SCAR-H assault rifle

I bought two versions of the Little Armory SCAR-H assault rifle. The one you see on the left is the standard version. The one on the right is a limited version, sold at hobby events. They are essentially identical, save for the color of the plastic and some variation in the box art.

The standard version came in two shades of plastic: desert brown and black. I painted it with a combination of sand brown, yellow brown, and gunmetal. Added some decals and sprayed a layer of flat topcoat.


It comes with a few optional parts: a scope, iron sights, a long and short stock, extra magazine,  and a suppressor. There’s 3 types of barrels (CQC, standard and long), but only one muzzle is supplied. For your reference, the long stock is unpainted, showing the original color of the plastic.

The limited version comes on totally black plastic runners. To make it look more presentable, I painted it with black, german gray and gun metal. As with the standard version, I added some decals and flat topcoat.


As I mentioned previously, the parts are totally identical with the standard version. I decided not to attach the scope on this one and just use the CQC barrel. However, it did come with an extra sheet of paper as you can see below:


I’m not really sure of it’s purpose, but there’s a section for you to arrange the SCAR-H parts like this:


Here’s what it looks compared to the RX-78 beam rifle, the Kotobukiya HK416, and the Little Armory M4A1. The SCAR-H generally looks more hefty compared to the M4A1.  And you can really stretch out its length by using the long stock + long barrel + suppressor.


And here’s some additional shots of the SCAR-H. Oh, and did I mention that you can fold the stock, just like the real thing? Also the sight near the barrel is actually fold able, but it didn’t feel secure so glued them in position: folded in the standard version and upright in the limited version.

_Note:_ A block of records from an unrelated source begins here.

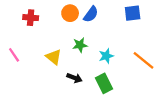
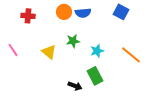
blue square: (133, 13) -> (121, 12), turned 35
blue semicircle: (91, 14) -> (83, 13), turned 49
black arrow: (74, 78) -> (75, 86), moved

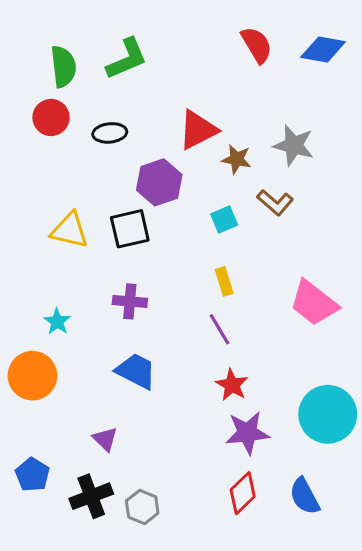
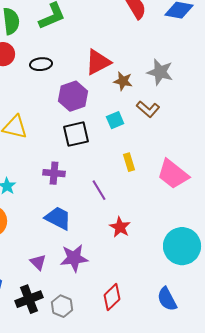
black square: (130, 229) -> (76, 134), moved
yellow rectangle: (224, 281) -> (129, 162), moved
purple line: (220, 329) -> (99, 190), moved
purple star: (247, 433) -> (74, 258), moved
red diamond: (243, 493) -> (112, 297), moved

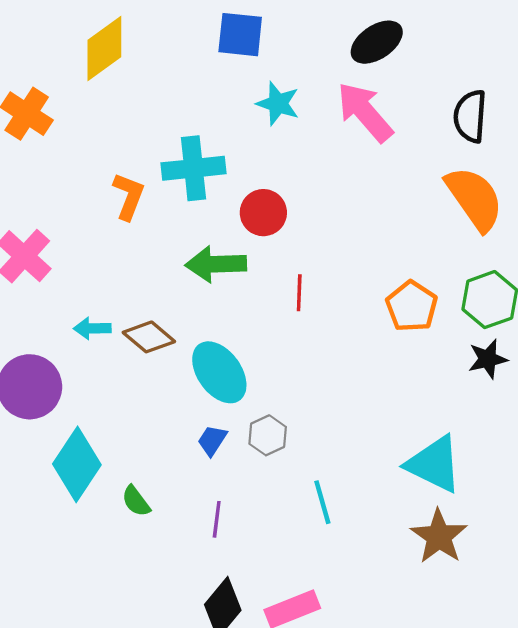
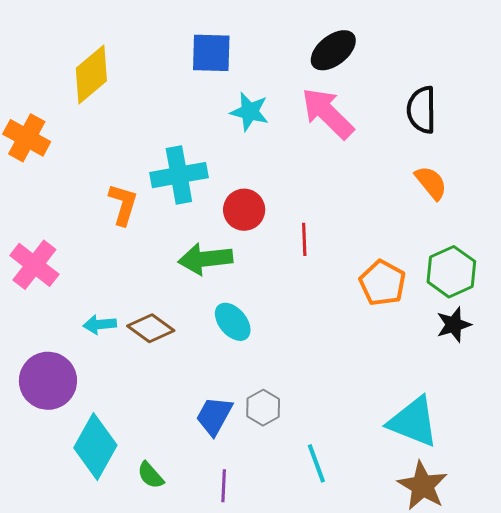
orange semicircle: (474, 199) -> (431, 183), size x0.6
red line: (299, 293) -> (304, 239), moved
cyan ellipse: (219, 372) -> (233, 322), moved, size x0.7
blue trapezoid: (212, 440) -> (214, 416), size x1.4

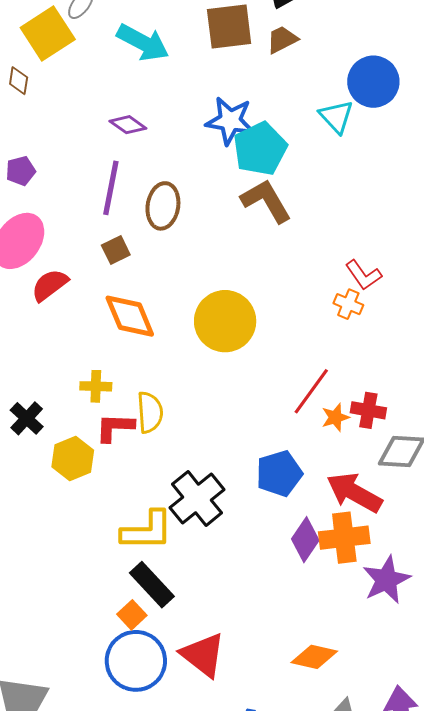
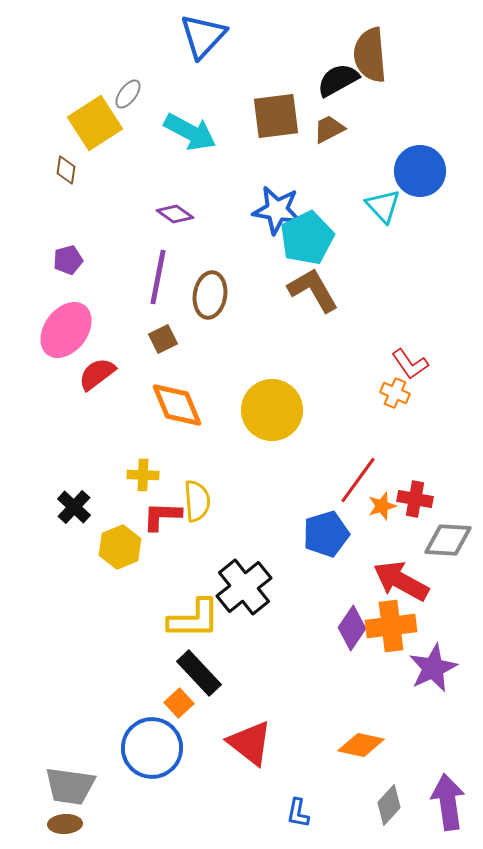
blue pentagon: (279, 473) -> (326, 534), moved
blue circle: (136, 661) -> (152, 748), moved

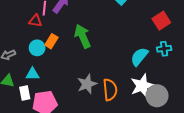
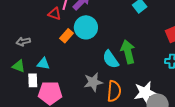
green arrow: (83, 36) -> (128, 52), moved
cyan circle: (37, 48) -> (86, 27), moved, size x1.5
cyan semicircle: (139, 57) -> (111, 59), moved, turned -84

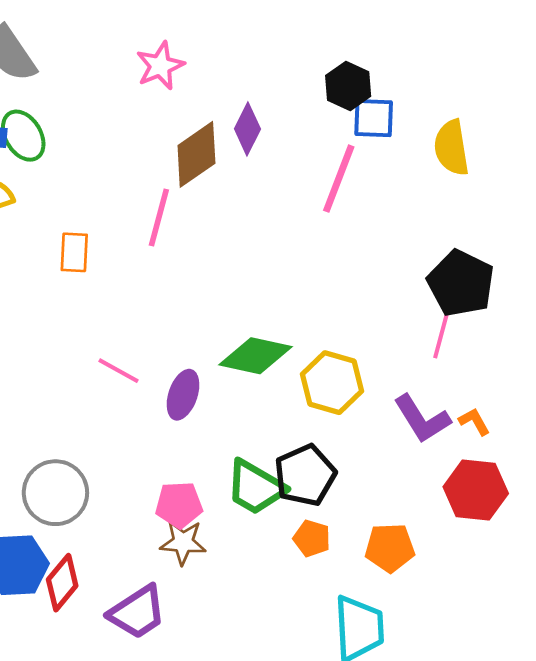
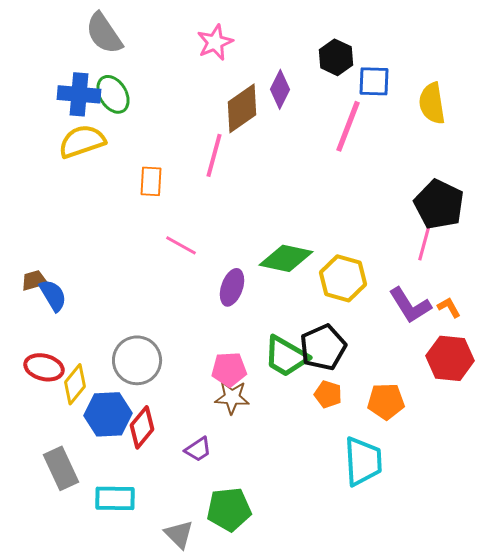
black hexagon: (348, 86) -> (336, 57), moved
pink line: (119, 371) -> (181, 245), moved
purple trapezoid: (137, 612) -> (198, 449), size x0.6

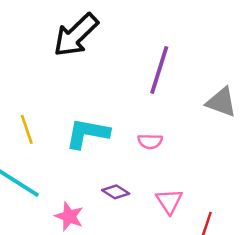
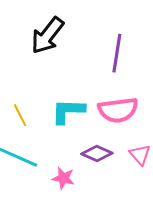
pink semicircle: (150, 141) -> (118, 110), size x2.0
purple diamond: (116, 192) -> (97, 153), size x1.4

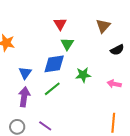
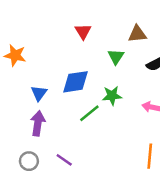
brown triangle: (103, 26) -> (137, 34), turned 42
green triangle: (67, 44) -> (116, 57), moved
green line: (52, 89) -> (89, 113), moved

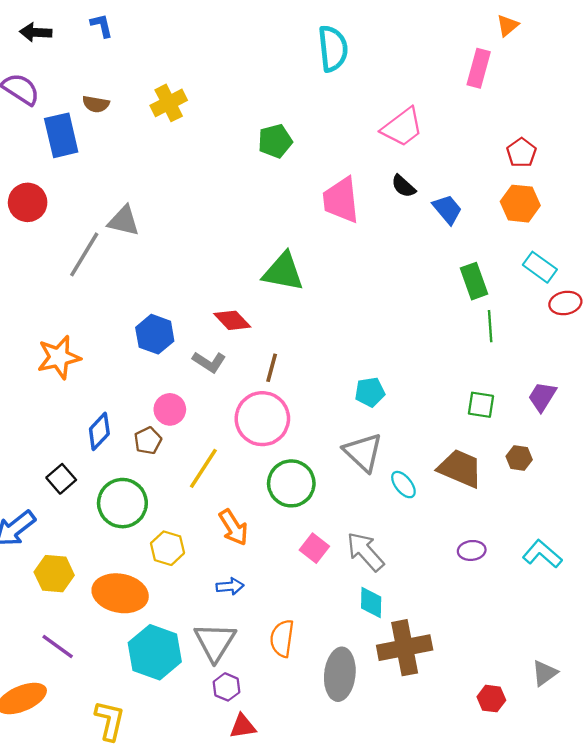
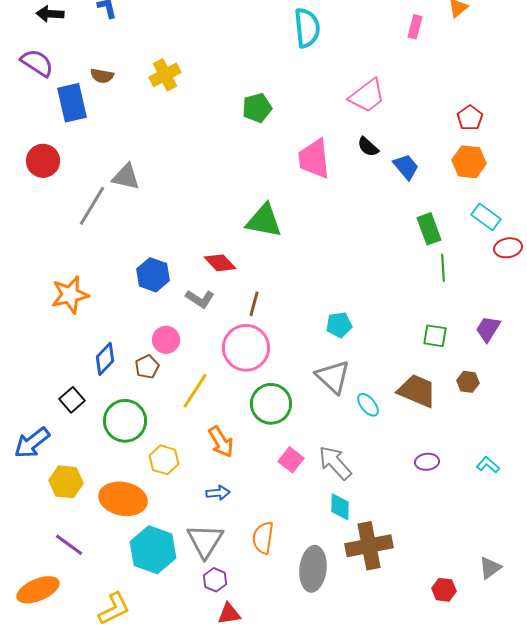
pink rectangle: (479, 68) -> (415, 27), moved, size x0.7
cyan L-shape: (542, 554) -> (488, 465), size x0.7
yellow L-shape: (110, 720) -> (114, 609), turned 51

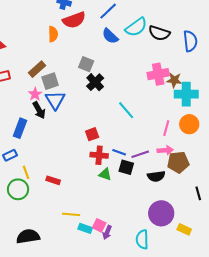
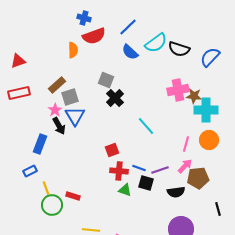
blue semicircle: (190, 41) -> (210, 57), turned -130
pink arrow: (165, 150) -> (185, 166), turned -42
green circle: (18, 189) -> (52, 205), moved

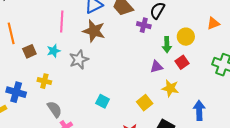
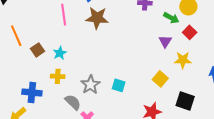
green arrow: (167, 45) -> (171, 18), turned -49
cyan star: (54, 51) -> (60, 53), moved
gray star: (79, 60) -> (90, 85), moved
purple triangle: (156, 67) -> (165, 41), turned -32

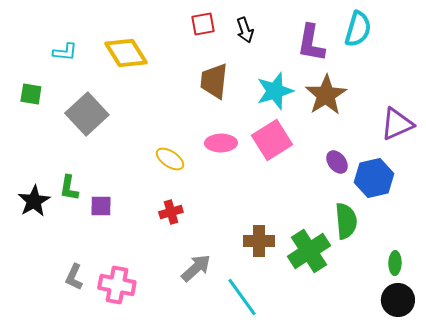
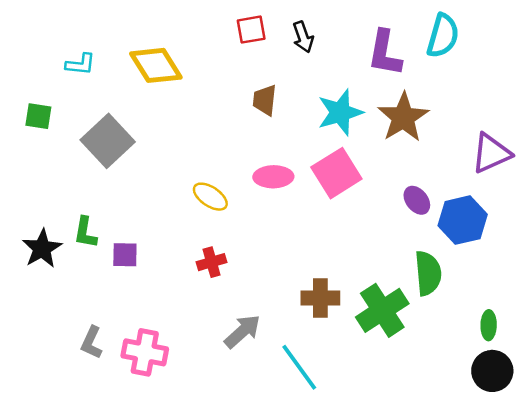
brown trapezoid: (214, 81) -> (265, 100), size x0.7

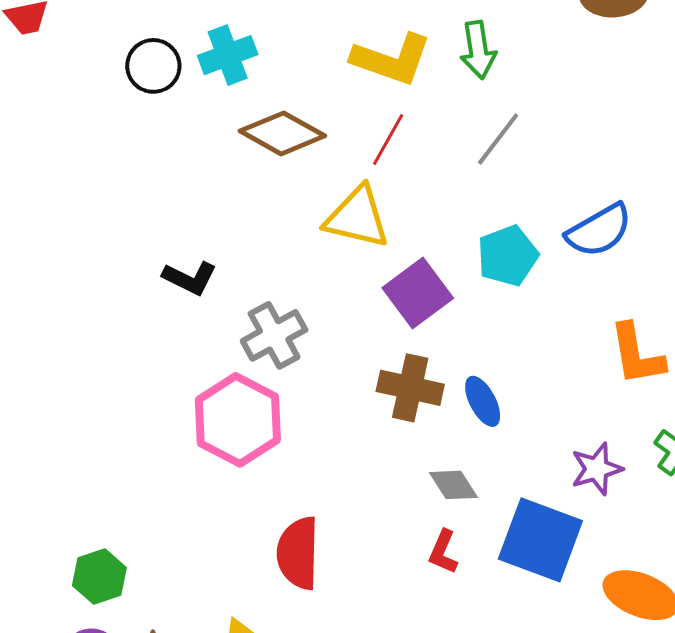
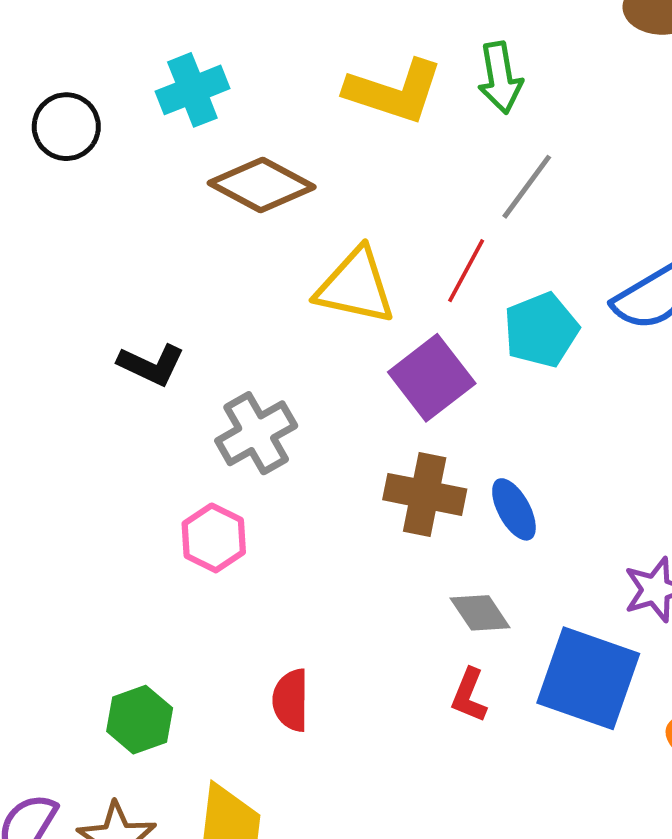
black circle: (153, 66) -> (66, 127), moved
red line: (388, 140) -> (466, 271), moved
pink hexagon: (238, 420) -> (214, 538), size x0.6
red semicircle: (298, 553) -> (291, 700), size x0.7
green hexagon: (99, 577) -> (140, 720), moved

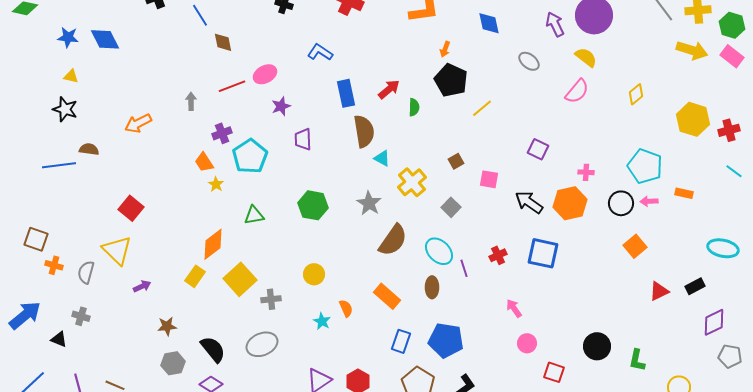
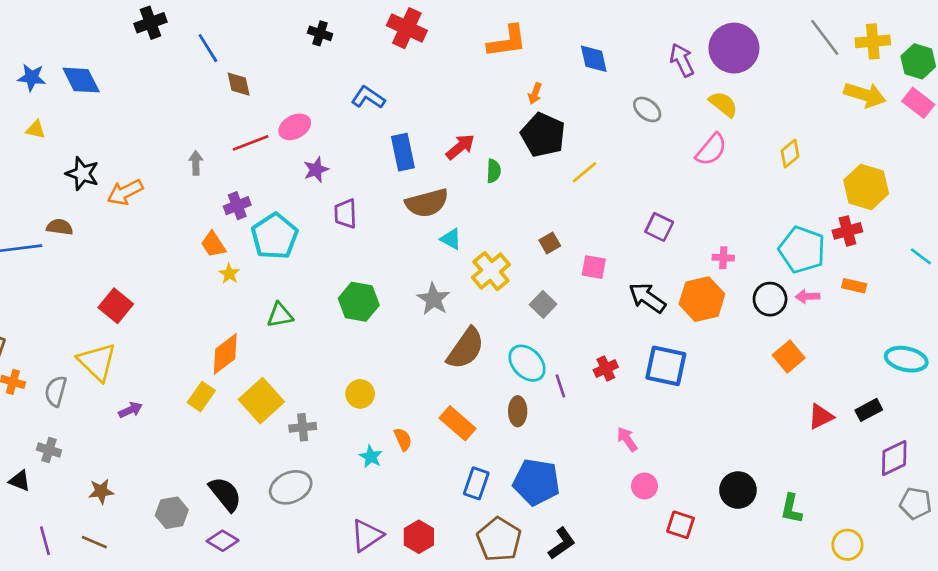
black star: (65, 109) -> (82, 174), moved
red cross: (729, 130) -> (847, 231), moved
brown semicircle: (364, 131) -> (427, 203), turned 84
brown star: (167, 326) -> (101, 491), moved

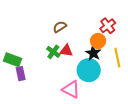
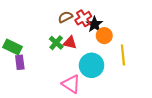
red cross: (108, 26) -> (83, 18), moved
black star: (93, 53) -> (94, 24), moved

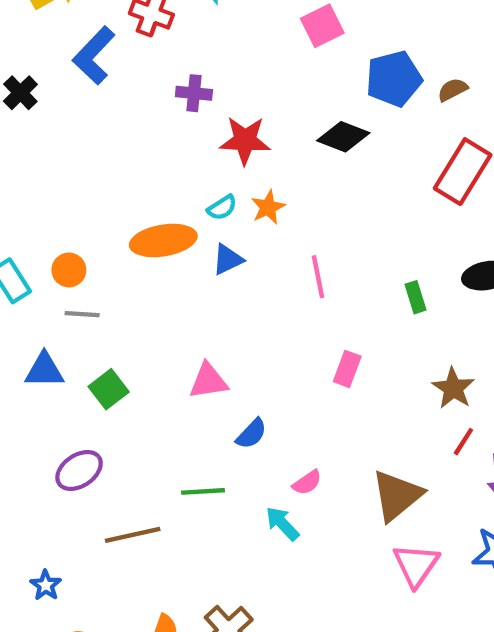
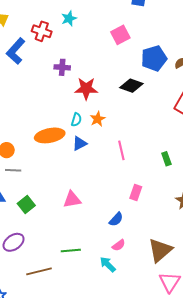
cyan semicircle: (222, 208) -> (76, 120), turned -40
blue semicircle: (251, 434) -> (116, 219), moved

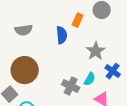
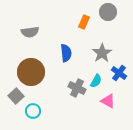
blue semicircle: (62, 35) -> (66, 53), moved

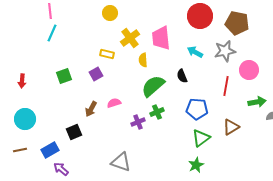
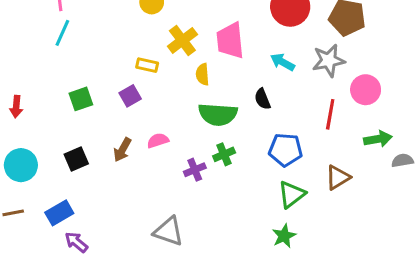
green semicircle: (153, 86) -> (218, 114), turned -135
black square: (74, 132) -> (76, 159), moved

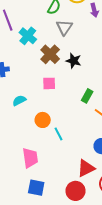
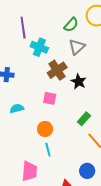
cyan cross: (28, 36) -> (39, 47), turned -30
orange circle: (43, 120) -> (45, 129), moved
pink trapezoid: (30, 158) -> (29, 171), moved

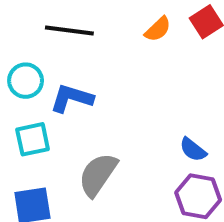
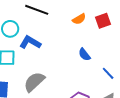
blue semicircle: (193, 150) -> (84, 54), moved

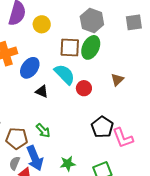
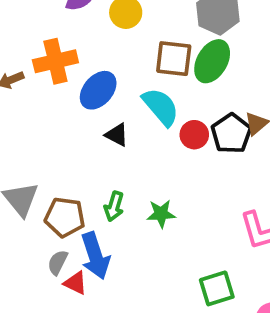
black pentagon: (102, 127) -> (231, 134), moved
green arrow: (43, 130) -> (114, 206), turned 56
green star: (68, 164) -> (161, 214), moved

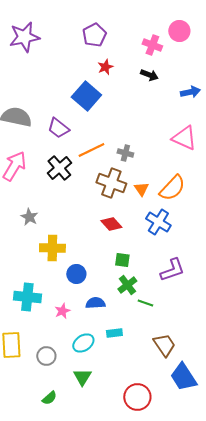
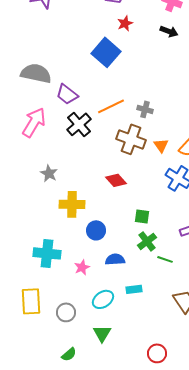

So now it’s time to put it in the arms of Skelly-san. Since there’s two items this time, I thought he might need a little help. So I bought the Figma Archetype figure: the transparent female version. She does look a bit invisible on white backing paper.

And finally here’s how it looks in the hands of my GM Ground Type:


The SCAR-H has plenty of optional parts for you to play around with. The parts are well separated, making it easy to paint, should you wish to. Like the M4A1, it has plenty of small parts so extra care should be taken when assembling and handling it. I quite like how it looks on the GM, and personally I prefer the black version.

I actually finished the standard SCAR-H along with my HGUC Zaku Sniper. I waited until I finished building & painting the limited version before taking some photos. It only took a weekend to finish, using just some spray cans. That’s how easy & fun it was.